Instruction:
Count, in the data that follows, every line with the string "left", and give that count as the whole reply.
··· Source data
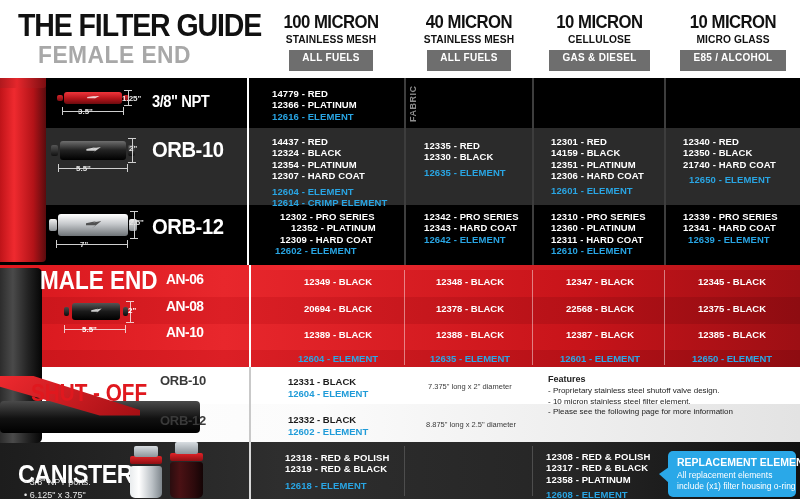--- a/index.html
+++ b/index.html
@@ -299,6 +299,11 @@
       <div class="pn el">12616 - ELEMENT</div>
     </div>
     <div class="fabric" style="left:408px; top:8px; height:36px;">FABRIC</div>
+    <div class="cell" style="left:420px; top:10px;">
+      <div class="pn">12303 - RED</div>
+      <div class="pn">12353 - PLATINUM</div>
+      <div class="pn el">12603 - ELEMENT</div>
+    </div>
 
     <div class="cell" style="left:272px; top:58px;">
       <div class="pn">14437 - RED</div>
······
Output for this exercise:
3